Analysing brainwide distribution of cells

In this tutorial you will use the brainmapper napari widget to analyse the position of some points in the context of a BrainGlobe atlas.

The aim of this tutorial is to illustrate how to use the widget on a small dataset. After completing this tutorial, you could try using the widget with the outputs of the whole brain cell detection tutorial, or even analyse the data from start to finish using cellfinder, brainreg and then this brainmapper widget.

Note

You will need napari installed on your machine, and also to have previously run brainreg. Before following the next steps, please ensure you have followed the registering a whole-brain image to an atlas tutorial.

1. Open napari.

2. Install brainglobe-utils by selecting Plugins > Install/Uninstall plugins and searching for brainglobe-utils in the searchbox. Then click on the Install button.

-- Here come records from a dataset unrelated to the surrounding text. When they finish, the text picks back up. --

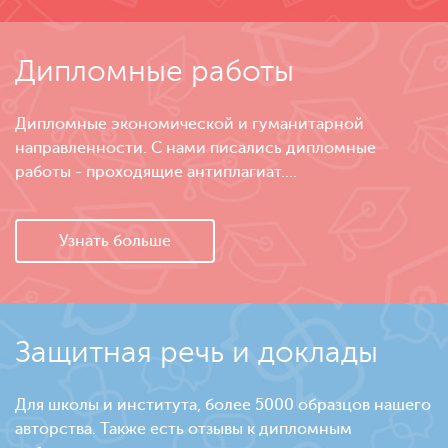
Дипломные работы
Дипломные экономической и гуманитарной
направленности. С нами писались дипломные
работы - проходящие антиплагиат....
Узнать больше
Защитная речь и доклады
Для школы и института, более 5000 образцов нашего
авторства. Также есть отзывы к дипломным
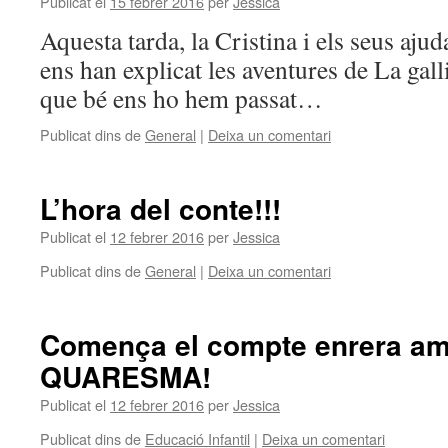
Publicat el
15 febrer 2016
per
Jessica
Aquesta tarda, la Cristina i els seus ajuda
ens han explicat les aventures de La gall
que bé ens ho hem passat…
Publicat dins de
General
|
Deixa un comentari
L’hora del conte!!!
Publicat el
12 febrer 2016
per
Jessica
Publicat dins de
General
|
Deixa un comentari
Comença el compte enrera 
QUARESMA!
Publicat el
12 febrer 2016
per
Jessica
Publicat dins de
Educació Infantil
|
Deixa un comentari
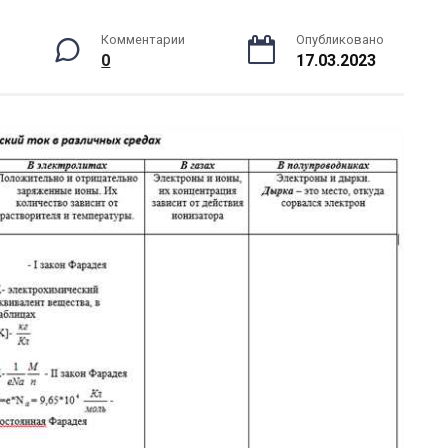
Комментарии
Опубликовано
0
17.03.2023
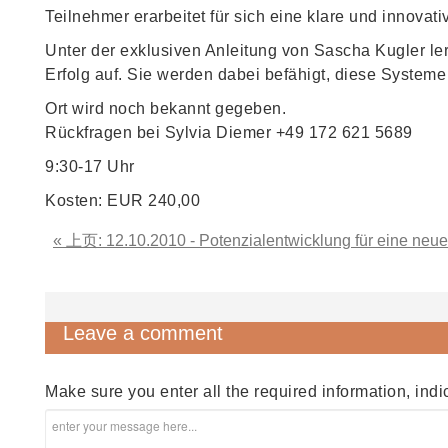
Teilnehmer erarbeitet für sich eine klare und innovat
Unter der exklusiven Anleitung von Sascha Kugler l
Erfolg auf. Sie werden dabei befähigt, diese Systeme
Ort wird noch bekannt gegeben.
Rückfragen bei Sylvia Diemer +49 172 621 5689
9:30-17 Uhr
Kosten: EUR 240,00
« 上页: 12.10.2010 - Potenzialentwicklung für eine ne
Leave a comment
Make sure you enter all the required information, indi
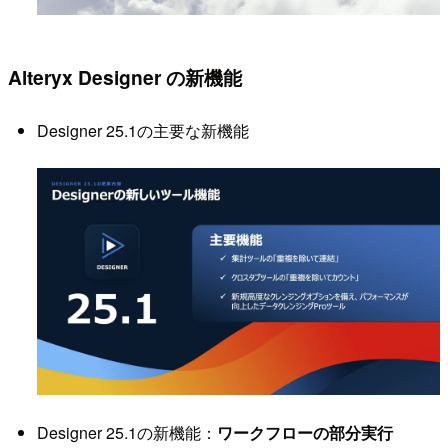
Alteryx Designer の新機能
Designer 25.1の主要な新機能
Designer 25.1の新機能：
ワークフローの部分実行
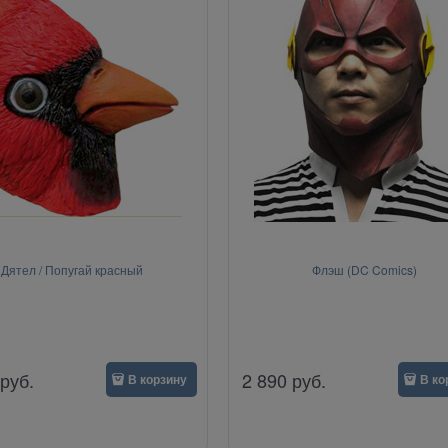
Дятел / Попугай красный
Флэш (DC Comics)
руб.
2 890
руб.
В корзину
В ко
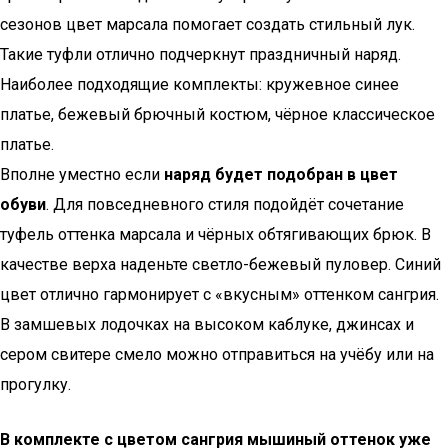
сезонов цвет марсала помогает создать стильный лук.
Такие туфли отлично подчеркнут праздничный наряд.
Наиболее подходящие комплекты: кружевное синее
платье, бежевый брючный костюм, чёрное классическое
платье.
Вполне уместно если
наряд будет подобран в цвет
обуви
. Для повседневного стиля подойдёт сочетание
туфель оттенка марсала и чёрных обтягивающих брюк. В
качестве верха наденьте светло-бежевый пуловер. Синий
цвет отлично гармонирует с «вкусным» оттенком сангрия.
В замшевых лодочках на высоком каблуке, джинсах и
сером свитере смело можно отправиться на учёбу или на
прогулку.
В комплекте с цветом сангрия мышиный оттенок уже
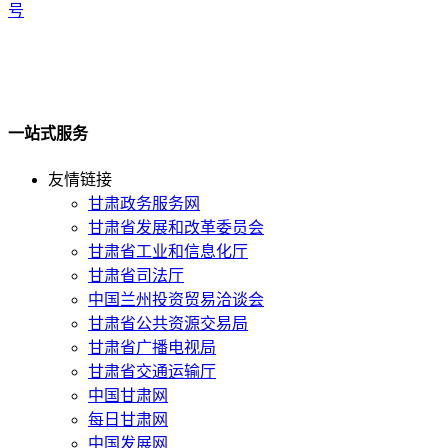
号
一站式服务
友情链接
甘肃政务服务网
甘肃省发展和改革委员会
甘肃省工业和信息化厅
甘肃省司法厅
中国兰州投资贸易洽谈会
甘肃省公共资源交易局
甘肃省广播电视局
甘肃省交通运输厅
中国甘肃网
每日甘肃网
中国发展网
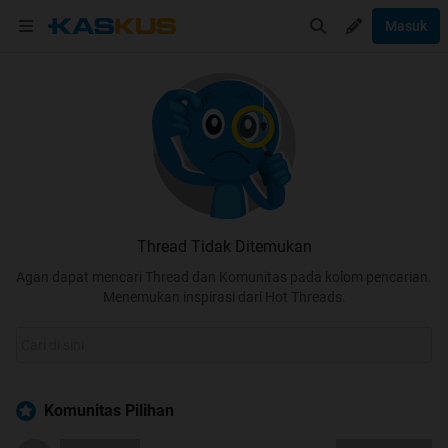
Masuk
Thread Tidak Ditemukan
Agan dapat mencari Thread dan Komunitas pada kolom pencarian.
Menemukan inspirasi dari Hot Threads.
Komunitas Pilihan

3. Open the brainmapper widget by selecting Plugins > brainmapper (BrainGlobe) in the napari menu bar near the top left of the window.

The brainmapper widget appears on the right-hand side of the window.

4. Open the same sample image from the registering a whole-brain image to an atlas tutorial by selecting File > Open Sample > Low resolution brain (brainreg).

5. Make the image easier to see by adjusting the contrast limits in the top left section of the napari window. Moving the right-hand slider to the left will make the image appear brighter.

6. Create a new points layer by clicking the New points layer button (on the left, just above the list of napari layers).

7. Select the Add points button from the top left of the napari window (you can also press 2 or p on your keyboard to activate this mode).

8. Create a few (10-20) points by clicking on various parts of the brain image. You can navigate in 3D by using the slider at the bottom of the napari window.

Hint

In this tutorial we are creating some points manually. In real usage, these could be any point feature in your image, detected manually or automatically (e.g. with cellfinder).

9. In the brainmapper widget, select your new points layer (named Points by default) from the dropdown next to Points layer.

10. Select your image layer (named Sample brain by default) from the dropdown next to Raw data layer.

11. Click Transform points and when prompted, select the brainreg output directory saved during the registering a whole-brain image to an atlas tutorial.

12. A new table will then appear in the widget, listing the number of cells in each atlas region, for each hemisphere. Two new points layers will also be created.

The distribution of points is displayed in the widget, and two new layers are generated.

13. Click on Save points summary, choose a directory, and call the file points_summary.csv. This will save a file containing a more detailed version of the table.

14. Click on Save all points information, choose a directory, and call the file all_points.csv. This will save a file containing the coordinates (in image and atlas space) and atlas region for every point for use in other analyses.

15. Select the Points in atlas space layer. This is the same as the Points layer, but each point has been moved to its position within the atlas (in voxel space). This can be saved to disk using any compatible plugin.

16. Click on Export to brainrender, choose a directory, and call the file points.npy. This will save a file that can be visualised using brainrender.

Hint

Saving points layers with an .xml file extension will save the points layer to the BrainGlobe format, and these can be loaded into other BrainGlobe tools.